/NAB_Datathon

NAB Datathon Team GPT

Primary LanguageJupyter Notebook

NAB Datathon - Team GPT (3rd Place)

Introduction

This repository contains our submission for the NAB Datathon, where our team, "Team GPT," secured 3rd place.

Team member

Matthew Lam: Lamlonghei888@gmail.com

Eric Kim

Robbie

Syukron

Project Overview

Deriving insights about national waste management database. Clean and preprocess data and make sure its ready for analysis Identify potential correlations or dependencies in the data Visualize using appropriate data visualization techniques to identify patterns and trends

Predicting future waste generation Utilize predictive modelling to forecast future waste generation using ‘Tonnes’ column as a target variable Evaluate your model using appropriate evaluation metric

Data Overview

Year : Financial year.
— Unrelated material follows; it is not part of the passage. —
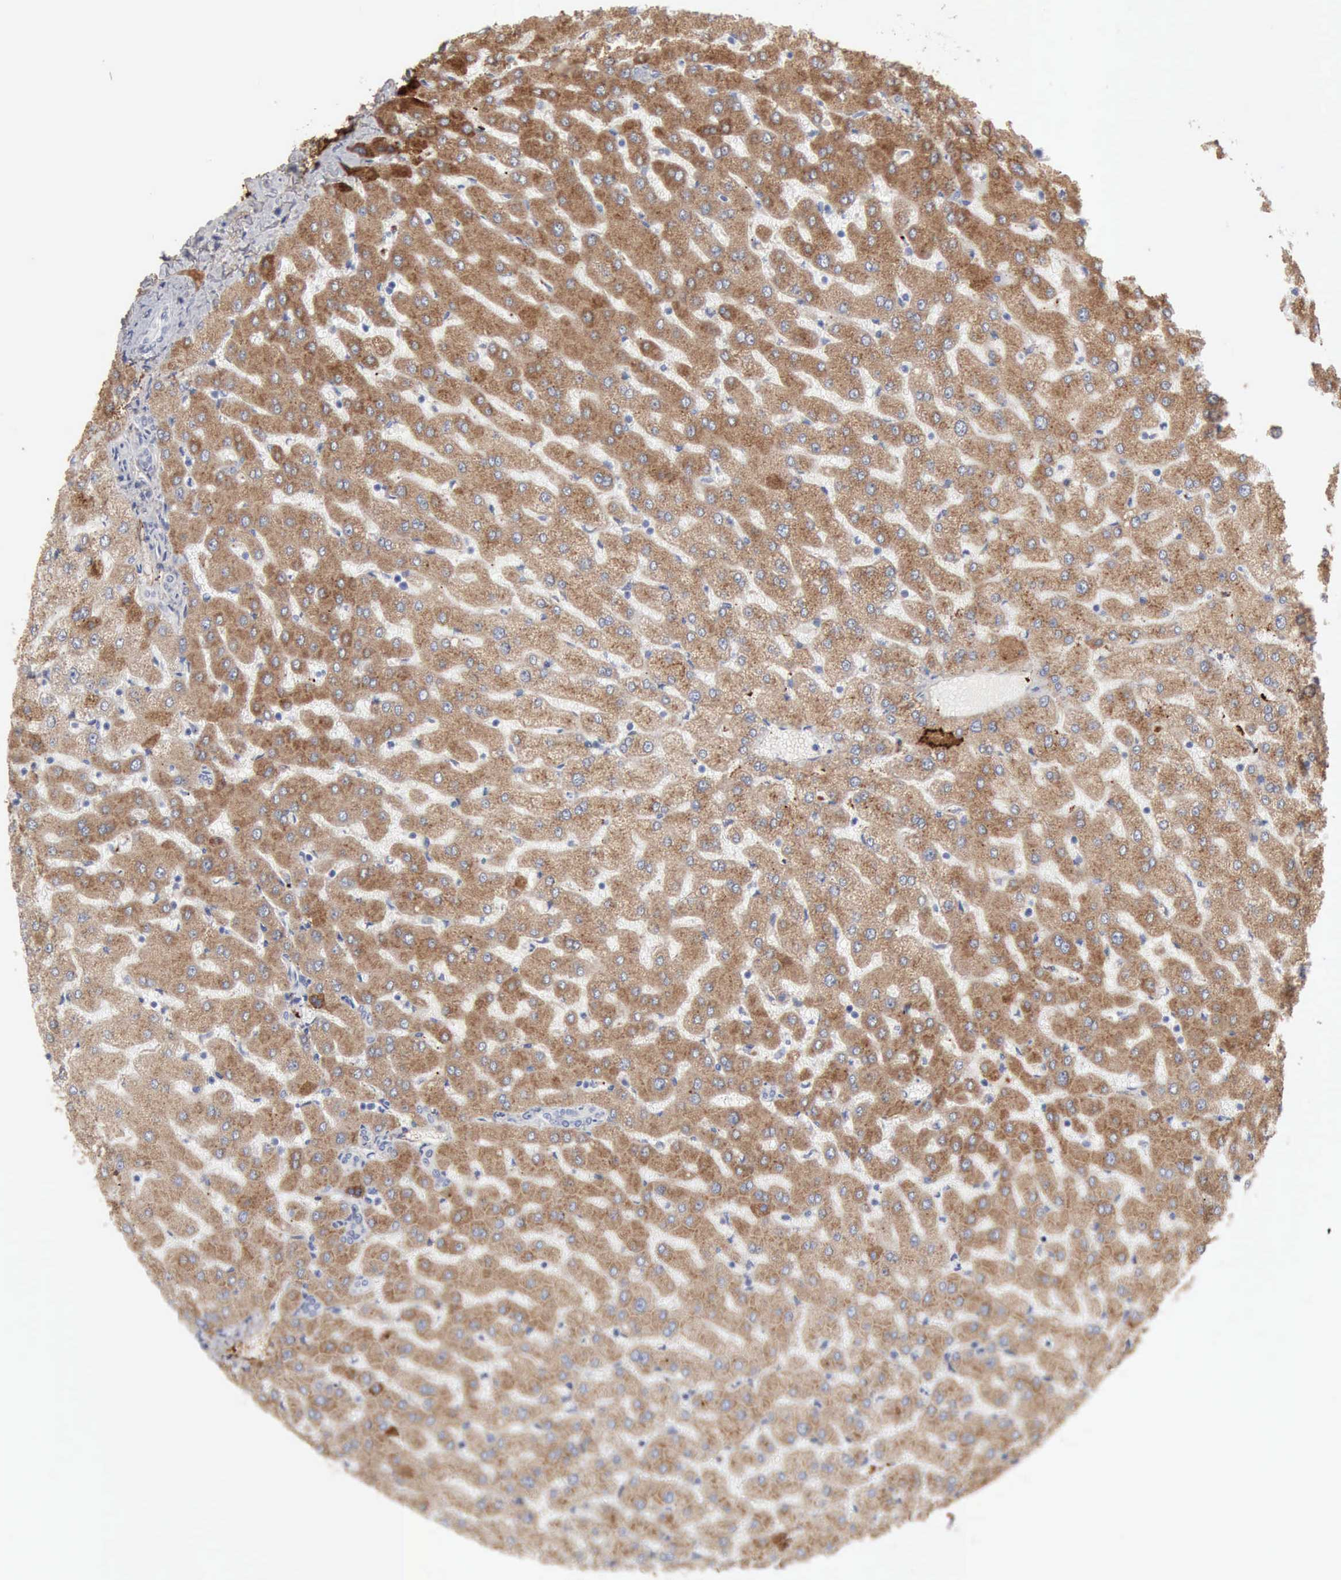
{"staining": {"intensity": "negative", "quantity": "none", "location": "none"}, "tissue": "liver", "cell_type": "Cholangiocytes", "image_type": "normal", "snomed": [{"axis": "morphology", "description": "Normal tissue, NOS"}, {"axis": "morphology", "description": "Fibrosis, NOS"}, {"axis": "topography", "description": "Liver"}], "caption": "Immunohistochemistry (IHC) of benign liver demonstrates no expression in cholangiocytes. (Stains: DAB IHC with hematoxylin counter stain, Microscopy: brightfield microscopy at high magnification).", "gene": "C4BPA", "patient": {"sex": "female", "age": 29}}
Data is presented for each year between 2006-07 and 2020-21 except 2007-08, 2011-12 and 2012-13, for which years a national data set was not developed. Jurisdiction : State or territory in which the waste was generated. Category: A broad classification of waste material. Type: A more detailed classification of waste material. For example, the category 'Metals' may be split into : 'Aluminium', 'Non-ferrous metals (ex. aluminium)', and 'Iron and steel'. Classification : A reference field stating whether the particular row represents a 'type', 'category' or 'total' (totals collate categories in different ways). Total type: Describes which category each data point classified as 'Total' refers to. Stream : Describes the source of waste, comprising three options: municipal solid waste (MSW) from households and council operations; commercial and industrial (C&I) waste; and construction and demolition (C&D) waste (plus a total collating all three). Management: Refers to the infrastructure that receives waste (e.g. landfill, compost facility, alternative waste treatment facility). Fate: The ultimate destination of the waste, comprising five options: disposal; recycling; energy recovery; long-term storage; and waste reuse. Tonnes: The quantity of waste. Core or non-core : Lists whether the waste is 'core waste' or not.

Data Wrangling

Preprocess_data.ipynb processes the Database file so we can do better data analysis. The data contains missing file from 2005, 2012 and 2014. It also only contains mining data from 2018-2021.

Data Analysis

Shown in NAB Presentation.pptx

Enjoy exploring our NAB Datathon project!